Led by FCHS sophomore Noah Sylvia, more than 25 students submitted nomination forms for Jankowski.

“Frankly – I lost more copies of the nomination form I turned in, but I just kept printing them off for students who wanted to fill them out,” Sylvia said.

Teachers are usually nominated for Teacher of the Year by other teachers or supervisors, but this year the students wanted to voice their opinion, Sylvia said.

“When [Jankowski] found out about it he was all embarrassed because he never likes the attention to be on himself. He’s too humble,” Sylvia said.

Jankowsi’s humility, kindness and respect are all characteristics that inspired Sylvia to nominate him for Teacher of the Year.

“He really respects all of the students,” he said. “He teaches us like we are adults … like mature students. It’s really nice to have a teacher who treats you like that. He expects us to be honest with him. He’s the kind of teacher that if he said he was disappointed in a student, it would crush them. His opinion matters so much to all of us.”

Chloe Sims, senior class vice president, said the mutual respect between she and Jankowski is what motivated her to take his Model United Nation’s class for a second year.

“It’s hard to put into words who [Jankowski] is,” she said. “He’s genuine and he’s honest with us. He challenges us and makes us feel like we are important and valued, even though we are young. He reminds us that what we do is going to make a difference in the world. He’s just great.”

Sims said his never-ending support and encouragement for his students also sets Jankowski apart from other teachers she has had throughout her academic career.

“The amount of time and effort that he puts into making sure each students feels confident in themselves and their ability to do well is such a big deal for young people,” she said. “Mr. Jankowski has so much faith in every single one of his students. You can just tell he loves us all.”

Jankowski’s relationship with his students strongly influences the learning that takes place in his classroom, Gerstner said.

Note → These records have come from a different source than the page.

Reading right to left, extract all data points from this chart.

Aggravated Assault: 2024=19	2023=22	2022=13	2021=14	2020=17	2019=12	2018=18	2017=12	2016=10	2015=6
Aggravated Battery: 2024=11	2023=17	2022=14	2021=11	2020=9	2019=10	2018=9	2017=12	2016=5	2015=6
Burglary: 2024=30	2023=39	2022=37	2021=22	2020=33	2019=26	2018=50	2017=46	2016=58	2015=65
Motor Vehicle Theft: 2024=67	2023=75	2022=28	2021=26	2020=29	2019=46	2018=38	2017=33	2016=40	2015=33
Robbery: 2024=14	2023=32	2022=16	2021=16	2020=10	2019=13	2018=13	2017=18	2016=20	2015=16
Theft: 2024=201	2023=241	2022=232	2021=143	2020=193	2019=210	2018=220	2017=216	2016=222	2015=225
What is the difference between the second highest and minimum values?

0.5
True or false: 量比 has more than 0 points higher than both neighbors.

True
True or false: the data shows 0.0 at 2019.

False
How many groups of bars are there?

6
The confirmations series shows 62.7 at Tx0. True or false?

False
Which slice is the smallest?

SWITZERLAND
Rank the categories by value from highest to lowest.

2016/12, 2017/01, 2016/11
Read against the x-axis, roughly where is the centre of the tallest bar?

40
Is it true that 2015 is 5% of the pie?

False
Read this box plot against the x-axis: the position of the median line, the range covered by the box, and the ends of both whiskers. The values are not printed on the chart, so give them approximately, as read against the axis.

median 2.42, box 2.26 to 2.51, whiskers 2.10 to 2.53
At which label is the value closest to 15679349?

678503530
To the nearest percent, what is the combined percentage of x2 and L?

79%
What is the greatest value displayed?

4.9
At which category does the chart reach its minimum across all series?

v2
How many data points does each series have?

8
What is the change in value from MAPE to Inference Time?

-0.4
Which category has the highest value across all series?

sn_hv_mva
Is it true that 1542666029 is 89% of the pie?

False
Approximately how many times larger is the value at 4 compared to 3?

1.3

“It’s not a stilted kind of class where the students are in rows of desks and the teacher is in charge,” he said, “His is an interactive and engaging class. It’s an experience in his class when he teaches.”

In the front office after the ceremony, Jankowski posed, as his wife, Lori took a photo for him to send to his mother.

“All I can truly say is that this is so humbling,” he said. “We as educators have such a chance to make this difference in the lives of these kids every single day, but a lot of times they can make the difference in our days, too. For this to come from my actual, current students is just mind blowing.”

To compete for DoDEA Teacher of the year, Jankowski will be required to complete an application, record videos of his teaching strategies and sit for a paneled interview.

“Now it’s time for [Jankowski] to dig in and prepare for the upcoming competition,” Huddleston said. “He has a lot of hard work ahead of him, but I have no doubt in my mind he will put his best foot forward.”

Still in shock, Jankowski laughed at how much the students and faculty had surprised him.

“They got me good and I’m not easy to surprise,” he said. “I had no idea what was going on. I can’t believe all of this was about me. It was surreal.”

Throughout the application process, Jankowski has insisted on crediting his students for his success, but Sylvia said this honor is all about Jankowski.

“Make it a big spread in the newspaper, he deserves it,” Sylvia said. “[Jankowski] will always say it’s not about him, but this is about him. Don’t let him tell you any different.”